**Consigne:**
Répondez aux questions suivantes à l'aide de l'extrait ci-dessous sur les avions de la flotte gouvernementale :
(a) Quel identifiant type portent les numéros de vol de la flotte gouvernementale ?
(b) Quel Falcon 900 Jean Castex a-t-il utilisé pour aller voter ?
(c) Dans quelles villes l'avion présidentiel F-RARF a-t-il fait escale lors de son vol retour de Moscou ?

**Extrait du texte:**
Le menu de gauche permet de faire une recherche historique des déplacements de l’avion. Aucune donnée pour le 4 février par contre nous voyons bien un déplacement à Nantes le 21 janvier :
Pour trouver le vol du 4 février, il suffit de regarder le traffic cette fois ci de F-FAFA (code 3b770d) et on peut effectivement voir un vol Paris-Dunkerque :
RadarBox#
RadarBox permet assez simplement de chercher des informations de vol sur un avion mais lorsque nous regardons des avions gouvernmentaux comme F-RAFA ou F-RAFB, une mention s’affiche en bas “This aircraft is present on our blocked aircraft list.”.
Mais même si cette page est bloquée, il est possible de lister les vols de ces appareils en utilisant les numéros de vols. Les numéros de vol de la flotte gouvernementale ont un identifiant type CTMXXXX, par exemple CTM0012 est un vol Paris-Munich. En cherchant différents numéros de vol sur RadarBox, il est possible de trouver les différents vols de la flotte gouvernementale, et la dernière date de ces vols.
Les votes de Jean Castex#
La polémique sur l’utilisation des avions gouvernementaux a continué pendant les élections présidentielles, lorsque Jean Castex a utilisé un Falcon pour aller voter dans sa commune de Prades en Pyrénées-Orientales. Suite aux critiques, il a décidé d’utiliser un vol commercial pour voter au second tour.
En regardant dans les données historiques d’ADSB Exchange, on retrouve bien ce vol utilisant le Falcon 900 F-RAFP.
Effectivement, aucun vol similaire n’a été effectué le 24 avril (date du second tour) par la flotte gouvernementale.
La crise ukrainienne#
Profitons de cet exercice et de ADSB Exchange pour jeter un œil sur les déplacements de la flotte gouvernementale au début de la crise Ukrainienne en Février.
Regardons déjà les déplacements de l’avion présidentiel F-RARF. Le 3 février, nous voyons un déplacement étrange depuis Paris vers l’île portuguaise Angra do Heroísmo. Je n’ai trouvé aucune visite officielle ce jour là, ce vol bien que curieux ne semble pas en rapport avec la crise Ukrainienne. Puis le 7 février, nous voyons un vol direct Paris-Moscou :
Le lendemain, nous voyons cette fois un vol retour, avec une escale à Kiev et une escale à Berlin avant de rentrer à Paris :
Sans doute en rapport avec cette crise, on retrouve ensuite le 10 janvier, un vol depuis Paris vers la ville d’Albuquerque au Nouveau-Mexique. Ce vol ne constitue pas à ma connaissance une visite officielle, mais pourrait être en lien avec la base militaire importante basée dans cette ville.

**Données affichées:**
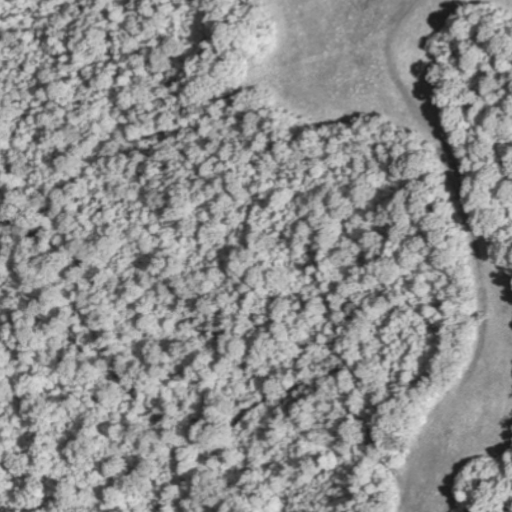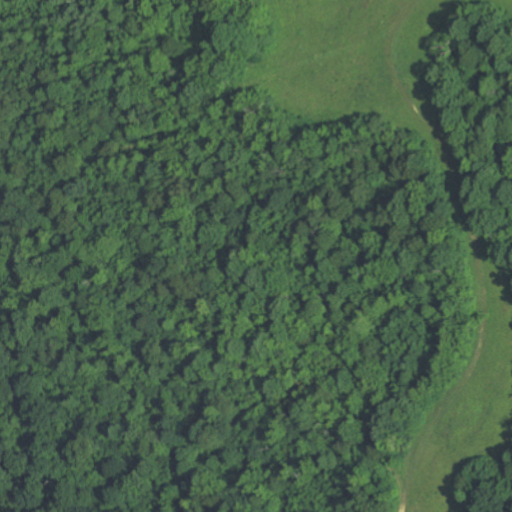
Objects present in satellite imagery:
road: (446, 261)
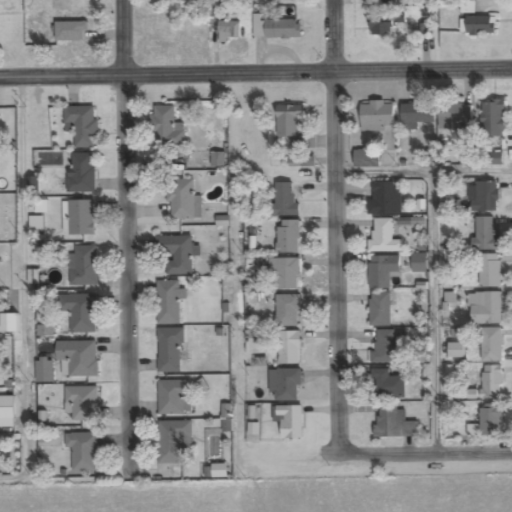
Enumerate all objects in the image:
building: (185, 1)
building: (384, 24)
building: (478, 26)
building: (277, 30)
building: (71, 32)
building: (228, 32)
road: (256, 74)
building: (454, 114)
building: (417, 115)
building: (378, 116)
building: (493, 118)
building: (289, 120)
building: (83, 124)
building: (167, 128)
building: (367, 158)
building: (494, 159)
building: (82, 172)
road: (423, 172)
building: (485, 197)
building: (385, 198)
building: (184, 200)
building: (284, 200)
building: (81, 217)
road: (335, 220)
road: (129, 223)
building: (485, 233)
building: (288, 236)
building: (384, 237)
building: (177, 253)
building: (419, 263)
building: (84, 266)
building: (489, 270)
building: (383, 271)
building: (284, 273)
building: (168, 302)
road: (435, 307)
building: (486, 308)
building: (380, 309)
building: (288, 310)
building: (80, 311)
building: (10, 322)
building: (491, 345)
building: (385, 346)
building: (289, 347)
building: (170, 349)
building: (78, 357)
building: (491, 382)
building: (288, 384)
building: (388, 385)
building: (174, 396)
building: (84, 403)
building: (289, 420)
building: (490, 420)
building: (394, 423)
building: (173, 440)
road: (331, 443)
building: (83, 451)
road: (506, 507)
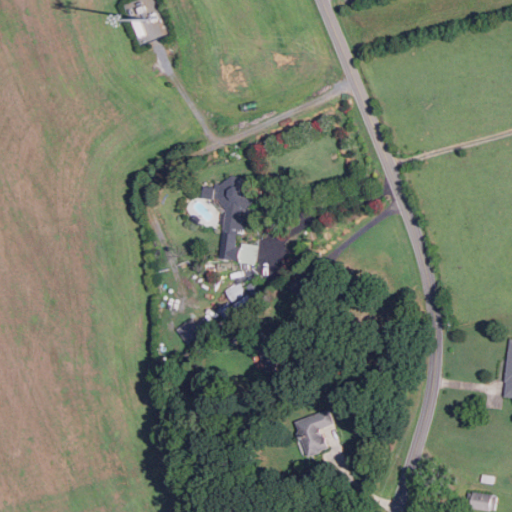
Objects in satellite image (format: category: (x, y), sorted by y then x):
road: (183, 93)
road: (450, 147)
road: (194, 152)
road: (344, 208)
building: (234, 217)
building: (235, 217)
road: (419, 250)
road: (327, 261)
building: (240, 296)
building: (193, 330)
building: (274, 350)
building: (275, 350)
building: (509, 372)
building: (315, 431)
building: (316, 431)
building: (483, 500)
building: (484, 500)
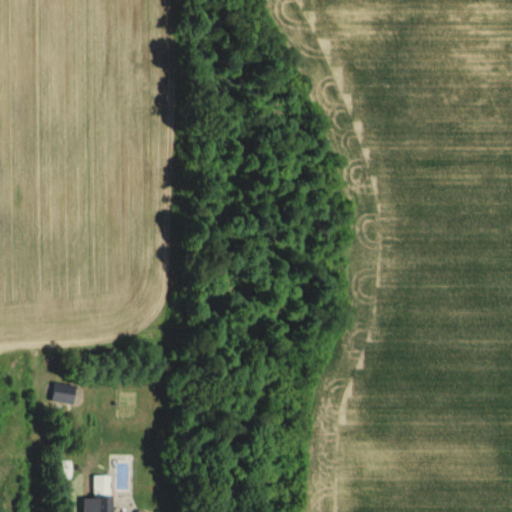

**Résultat de l'exercice:**
(a) CTMXXXX.
(b) Le F-RAFP.
(c) À Kiev et à Berlin.